This time of year, it’s always a challenge to find something fun and festive to serve to your guests when they walk in the door. I usually go with my personal favorite, some kind of charcuterie, cheese, bread, olive oil, and balsamic vinegar, but sometimes that can be a bit boring. I saw this recipe in the most recent issue of Food and Wine Magazine, and at first, I was a bit hesitant, but the cookies looked so pretty that I had to give them a try. They definitely pair best with red wine or a dark beer, and it’s strange to think that a cookie would go well with either of those things, but trust me; your guests will be thrilled to snack on these as they sip their drinks instead of the usual crackers or meat plate. The cayenne pepper definitely adds a kick, too – I was skeptical that I would be able to taste the cayenne, especially because I love spicy food and never think that anything is spicy enough, but the heat really comes through and helps to cut the richness of the chocolate, making it, again, the perfect cocktail cookie.
Whisk together your dry ingredients.
Beat together your butter and sugars, until creamy, then beat in your egg.
Gently mix the dry ingredients into the wet ingredients, until just moistened.
Knead the dough until it comes together.
Then roll the dough out between two pieces of wax or parchment paper until it’s about 1/4 inch thick. Freeze for 1 hour, until firm.
When you’re ready to bake, cut out your cookies with a 1 1/2 inch cutter.
Place about 1 inch apart on your baking sheet.
And sprinkle with Maldon sea salt. Bake for 13-15 minutes or so, turning the pans halfway through, until firm.
Allow to cool before serving.
- 1½ cups all-purpose flour
- ½ cup unsweetened cocoa powder
- ½ teaspoon cayenne pepper (I found this small amount really packs a punch - if you are very sensitive to heat, I would recommend using ¼ teaspoon, giving the dough a taste, and adding another ¼ teaspoon if you feel it's needed)
- ½ teaspoon sea salt or kosher salt
- 2 sticks (1 cup) unsalted butter, room temperature and cubed
- ⅓ cup confectioners' sugar
- 2 tablespoons granulated sugar
- 1 large egg yolk
- Maldon salt or fleur de sel, for sprinkling
- Whisk together the flour, cocoa powder, cayenne pepper, and salt into a medium sized bowl. In the bowl of your mixer, beat together the butter, confectioners' sugar, and granulated sugar, until creamy, about 3 minutes. Add in the egg yolk and beat until combined. Gently mix in the flour mixture until just moistened.
- Lightly flour your work surface and turn the dough out onto it. Knead it a few times until it becomes workable and manageable (it should only take about 5-6 kneads/turns). Divide the dough in half and form each half into a disc with your hands.
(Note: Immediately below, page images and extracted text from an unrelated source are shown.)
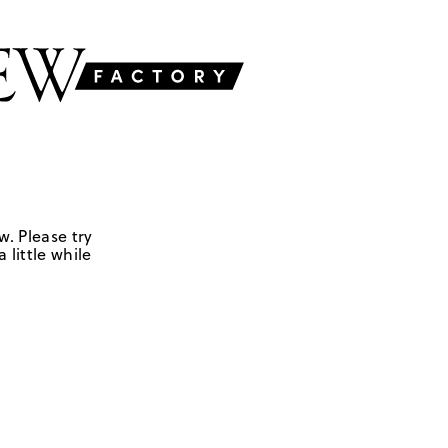
w. Please try
 little while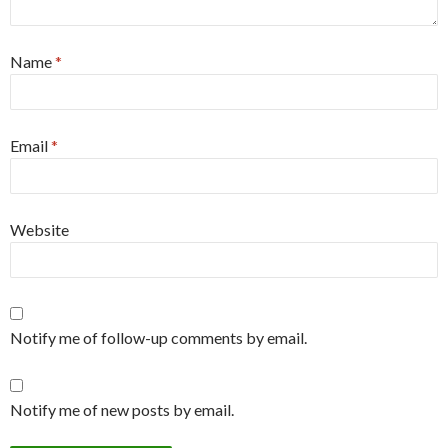
Name
*
Email
*
Website
Notify me of follow-up comments by email.
Notify me of new posts by email.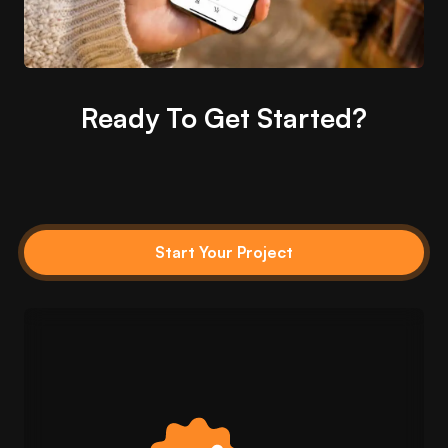
Ready To Get Started?
Start Your Project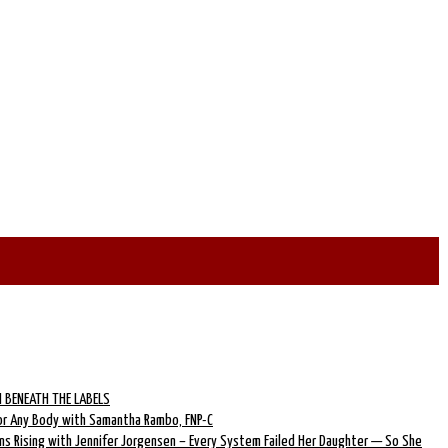
 BENEATH THE LABELS
for Any Body with Samantha Rambo, FNP-C
ns Rising with Jennifer Jorgensen – Every System Failed Her Daughter — So She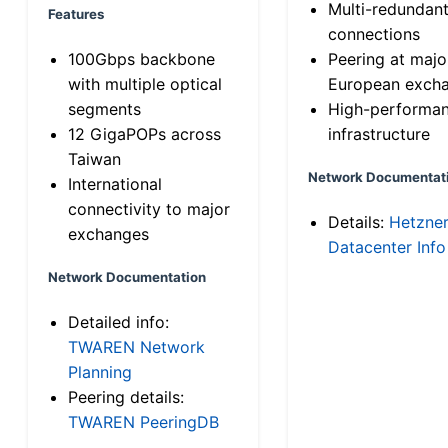
Multi-redundan
Features
connections
100Gbps backbone
Peering at majo
with multiple optical
European exch
segments
High-performa
12 GigaPOPs across
infrastructure
Taiwan
Network Documentat
International
connectivity to major
Details:
Hetzne
exchanges
Datacenter Info
Network Documentation
Detailed info:
TWAREN Network
Planning
Peering details:
TWAREN PeeringDB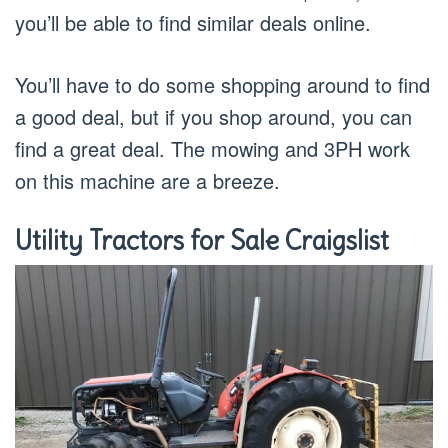
you’ll be able to find similar deals online.
You’ll have to do some shopping around to find
a good deal, but if you shop around, you can
find a great deal. The mowing and 3PH work
on this machine are a breeze.
Utility Tractors for Sale Craigslist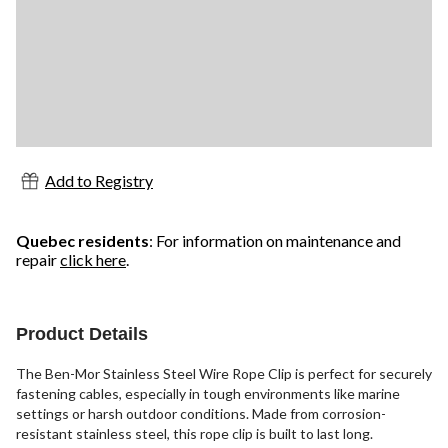
Add to Registry
Quebec residents
: For information on maintenance and
repair
click here
.
Product Details
The Ben-Mor Stainless Steel Wire Rope Clip is perfect for securely
fastening cables, especially in tough environments like marine
settings or harsh outdoor conditions. Made from corrosion-
resistant stainless steel, this rope clip is built to last long.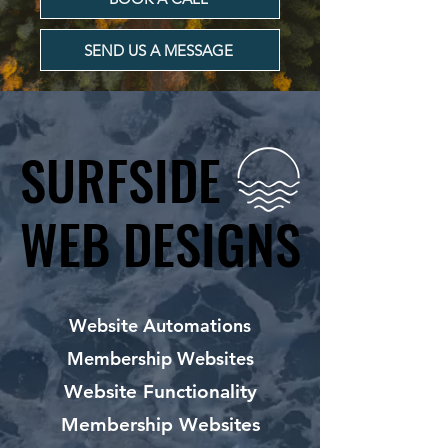
SEND US A MESSAGE
SURFSIDE
SURFSIDE
WEB DESIGNS
WEB DESIGNS
Website Automations
Membership Websites
Website Functionality
Membership Websites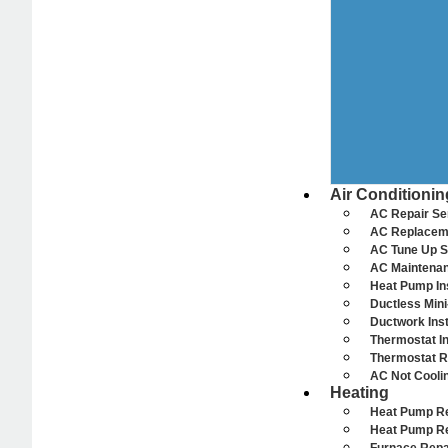
Air Conditionin
AC Repair Se
AC Replacem
AC Tune Up S
AC Maintenan
Heat Pump Ins
Ductless Mini-
Ductwork Inst
Thermostat In
Thermostat R
AC Not Cooli
Heating
Heat Pump R
Heat Pump R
Place one disc on a sheet of parchment paper and then place another sheet on top. Roll each disc out separately between two pieces of parchment paper until it is about ¼-inch thick. Place the parchment lined dough onto a baking sheet and place in the refrigerator for at least 1 hour, until firm - the dough is too soft to cut out at this point, so don't skip this step.
- When you are ready to bake your cookies, preheat your oven to 350 degrees F and line two baking sheets with parchment paper. Peel the top sheet of parchment or wax paper off one piece of dough, and cut out with a 1½-inch round cookie cutter (a shot glass would probably work well, too). Place the cookies on the cookie sheet about 1 inch apart, as they will not spread much at all, and sprinkle with a bit of Maldon salt. Bake for 13-15 minutes or so, until firm, rotating the sheets halfway through baking time. Allow to cool completely before serving or storing. They will keep well in an airtight container for up to 5 days at room temperature.
- As an alternative, you can wrap the sheets of rolled out cookie dough in wax paper and freeze them for up to two weeks.